Filtering implementations:
  1. Filter using groups This is my favorite one, the cleanest implementation.
    def filterUsingGroups[A](in: Iterable[A], step: Int, offset: Int): Iterable[A] =
      in.drop(offset).grouped(step).map(_.head).toIterable
    How it works:
    in = (1,2,3,4,5,6,7,8,9,10), step=3, offset=2
    drop(2) => (3,4,5,6,7,8,9,10)
    grouped(3) => ((3,4,5),(6,7,8),(9,10))
    map(_.head) => (3,6,9)
    
  2. Filter using index
    def filterUsingIndex[A](in: Iterable[A], step: Int, offset: Int): Iterable[A] =
      in.zipWithIndex.filter(_._2 % step == offset).unzip._1
    
    How it works:
    in = (1,2,3,4,5,6,7,8,9,10), step=3, offset=2
    zipWithIndex => ((1,0),(2,1),....,(10,9))
    filter(_._2 % 3 == 2) => ((3,2), (6,5), (9,8))
    unzip._1 => (3,6,9)
    
  3. Filter using recursion
    def filterUsingRecursion[A](in: Iterable[A], step: Int, offset: Int): Iterable[A] = {
      if (in.size >= step) {
        val (l, r) = in.splitAt(step)
        List(l.drop(offset).head) ++ filterUsingRecursion(r, step, offset)
      } else List.empty[A]
    }
    
    How it works:
    in = (1,2,3,4,5,6,7,8,9,10), step=3, offset=2
    splitAt(3) => l=(1,2,3); r=(4,5,6,7,8,9,10)
    l.drop(2).head == 3 => List(3) ++ filterUsingRecursion((4,5,6,7,8,9,10), 3, 2)
    
  4. Filter using loop (unbuffered)
    def filterUsingLoop[A](in: Iterable[A], step: Int, offset: Int): Iterable[A] = {
      var out = List.empty[A]
      val it = in.iterator
      for (i <- 0 to in.size - 1) {
        if (i % step == offset) out = out :+ it.next
        else it.next
      }
      out
    }
    
  5. Filter using loop (buffered)
    def filterUsingLoopWithBuffer[A](in: Iterable[A], step: Int, offset: Int): Iterable[A] = {
      val out = collection.mutable.ListBuffer.empty[A]

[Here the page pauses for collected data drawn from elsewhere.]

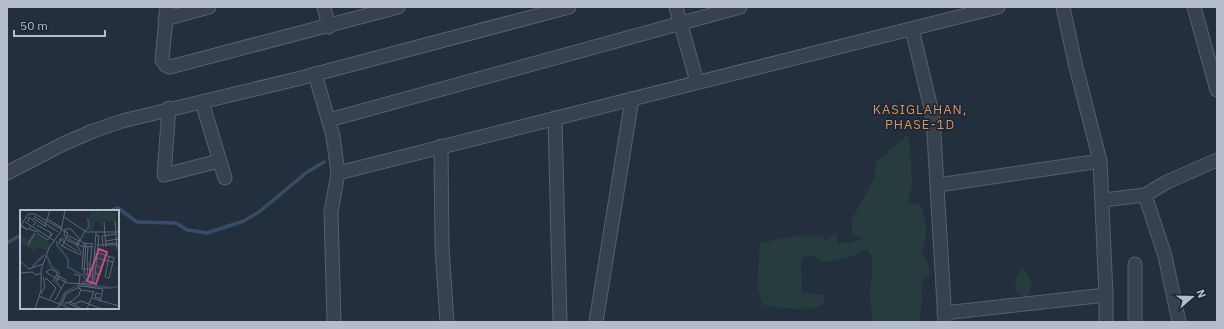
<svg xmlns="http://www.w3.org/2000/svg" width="1224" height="329" font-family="'IBM Plex Sans',sans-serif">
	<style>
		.green { fill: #263c3f }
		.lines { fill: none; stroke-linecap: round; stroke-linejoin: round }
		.stream { stroke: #394c67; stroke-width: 3.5 }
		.street-casing { stroke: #565f6c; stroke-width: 15 }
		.street { stroke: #38414e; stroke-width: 13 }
		.labels { text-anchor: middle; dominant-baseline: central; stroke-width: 3.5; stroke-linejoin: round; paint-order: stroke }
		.neighbourhood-label { font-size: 13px; letter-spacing: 1px; fill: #d59563; stroke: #1d2633 }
		.inset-river { fill: none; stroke: #394c67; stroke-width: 2 }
		.inset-road { fill: none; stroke: #5e6776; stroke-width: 1 }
		.view { fill: #bd5182; fill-opacity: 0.15; stroke: #bd5182; stroke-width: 2 }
		.inset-edge { fill: none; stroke: #b4bcc9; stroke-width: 2 }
	</style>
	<rect width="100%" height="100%" fill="#242f3e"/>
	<g class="green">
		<path d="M906,136L909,137L912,183L908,202L920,205C927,220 928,237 922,253L930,268L929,276L923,279L921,286L922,299L920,322H872C872,311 870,300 870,290C871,277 876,260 867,249L852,256L824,262L817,257L806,255L801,263L802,292L824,295L825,303C806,313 784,308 763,305L757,288L760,243L801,235L822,236L825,241L836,233L838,244L861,240V237L852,235V219L874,179L876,162Z"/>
		<path d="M1023,266L1032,284L1027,298L1017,294L1015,280Z"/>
	</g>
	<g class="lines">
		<g class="stream">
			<path d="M110,211L118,208L137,222L176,223L187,230L207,233L244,221L259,212L307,172L324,162"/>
			<path d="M7,243L21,235"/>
		</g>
		<g class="street-casing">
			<g id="street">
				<path d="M167,7L162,60L165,65L170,67L398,7"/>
				<path d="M324,7L329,27"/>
				<path d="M676,7L697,82"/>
				<path d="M1063,7L1075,63L1100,161L1106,295V322"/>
				<path d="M1194,7L1217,90"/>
				<path d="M165,19L209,7"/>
				<path d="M912,29L933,117L945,322"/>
				<path d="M315,74L333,136L338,173L331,212L334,322"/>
				<path d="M202,102L225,178"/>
				<path d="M169,108L164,175L219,161"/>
				<path d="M555,118L560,322"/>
				<path d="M329,120L740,7"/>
				<path d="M441,146L442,248L447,322"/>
				<path d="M7,173L63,144L93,131L122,121L297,79L569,7"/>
				<path d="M338,173L998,7"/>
				<path d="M938,185L1100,161"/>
				<path d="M1145,195L1165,256L1179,322"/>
				<path d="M1103,200L1145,195L1167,182L1217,160"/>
				<path d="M1135,264V322"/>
				<path d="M944,313L1106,295"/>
				<path d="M596,322L632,99"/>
			</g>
		</g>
		<use href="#street" class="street"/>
	</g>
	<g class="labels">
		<g class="neighbourhood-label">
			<text x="920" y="109">KASIGLAHAN,<tspan x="920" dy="15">PHASE-1D</tspan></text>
		</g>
	</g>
	<g transform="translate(20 210)">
		<rect width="99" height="99" fill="#242f3e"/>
		<path d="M70,0L96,3V11H82V19L81,12L75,11L73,22L69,21ZM13,22L31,33L27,41L19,37L13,41L0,33V25L8,30Z" fill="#263c3f"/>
		<path d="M60,73L93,77L99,76V77L91,79L57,76L46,83L39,99H36L44,82Z" fill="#394c67"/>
		<path class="inset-river" d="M65,21L69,17L68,8M37,31V35L48,49V57L64,66L67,71L63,72L64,74M62,44L57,36L65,21M27,46L31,56L39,63L36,72L41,78M12,57L24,45M72,76L75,64"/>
		<path class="inset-road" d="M15,4L48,23M14,6L38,22M44,7L66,22H99M13,8L26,17M28,9L42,18M95,11L97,39M5,12L35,31M8,12L9,7L16,13L13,15M84,12L86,37M11,15L9,19L18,22M17,15L31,23L30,26M0,16L8,20L1,15M25,16L30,0M0,17L8,4H15M17,23L28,30L33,23M48,23L45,29L57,35L59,30M47,25L59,31M44,27L45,19H51L63,33L73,34M46,27L61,36L73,37M39,29L57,41M85,31L99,29M64,33L62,59H71M66,33L64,63L70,67L71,65M85,34L97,33M8,35L15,23M77,35H98M42,36L39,33L41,28L45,31L42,36L61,45M83,37L82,26L96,24M74,43L82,44L94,48L89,68L85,67L89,46M77,48L93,52M1,52L9,59L23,54M67,53L68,36M0,63L13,62L16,65L21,63M75,63L79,65L82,59L76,55M54,64L60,66L59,73M75,64L79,26L76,25M67,65L68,52M69,66L72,34M38,68L47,73L72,74L76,23M26,70V68L36,78L30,89M33,72L37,64L36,62L31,59L26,62L35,68M61,80L74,82M21,84L25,77L23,66M80,84L76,83L75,87L81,89M19,86L52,99M72,88L99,96M35,90L46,70L39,66L37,71M49,91L62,99M42,94L46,84L61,76L83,79L80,92M48,94L59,85L61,79L58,78M54,94L61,91L82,99M45,95L46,92L59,99M15,99L21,80V60L29,38L41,21L45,0M67,99L74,81"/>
		<path class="view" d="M79,39L87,42L76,74L67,71Z"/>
		<rect width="99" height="99" class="inset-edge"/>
	</g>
	<rect width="1224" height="329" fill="none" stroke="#b4bcc9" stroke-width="16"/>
	<g transform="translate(1192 297) rotate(70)" stroke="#1d2633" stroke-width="3" paint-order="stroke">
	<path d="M0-3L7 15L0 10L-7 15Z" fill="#b4bcc9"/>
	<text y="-6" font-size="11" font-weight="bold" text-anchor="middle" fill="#b4bcc9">N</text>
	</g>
	<path d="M14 30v6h91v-6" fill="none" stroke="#b4bcc9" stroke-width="2"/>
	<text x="20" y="30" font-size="12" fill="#b4bcc9" stroke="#1d2633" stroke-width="3" paint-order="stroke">50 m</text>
</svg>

      val it = in.iterator
      for (i <- 0 to in.size - 1) {
        if (i % step == offset) out += it.next
        else it.next
      }
      out
    }
    
  6. Filter using tail recursion (added later)
    def filterUsingTailRecursion[A](in: Iterable[A], step: Int, offset: Int): Iterable[A] = {
      def filter(acc: ListBuffer[A], in: Iterable[A]): ListBuffer[A] = {
        in.splitAt(step) match {
          case (l, r) if (l.size >= offset) => filter(acc += l.drop(offset).head, r)
          case _ => acc
        }
      }
      filter(ListBuffer.empty[A], in)
    }
    

In my benchmark I've called each method 10 times in a row and measured average execution time (using parameters step=3, offset=2). When benchmarking I call foreach on the result of each execution of the method under test. I do this to materialize returned collection if it would be backed by an iterator.

def benchmark[A](fn: => Iterable[A]): Double = {
  fn // warm-up
  val times = 10
  val start = System.currentTimeMillis
  for (i <- 1 to times) fn.foreach(_ => ())
  val stop = System.currentTimeMillis
  (stop - start).toDouble / times
}
The chart below shows the results I've collected. Conclusions:
  • Buffered loop is the fastest implementation
  • Index is also quite good
  • Recursion is working pretty well with small collections but fails to process huge collections (java.lang.StackOverflowError)
  • Unbuffered loop fails to process huge collections because of intesive data copying
  • Groups give worst performance
  • Tail recursion works very well with huge collections
Sadly the implementation using groups is not the most performant although it's clean and concise. Anyway it's good enough when processing less than 1000 elements. That makes it quite good candidate for initial implementation.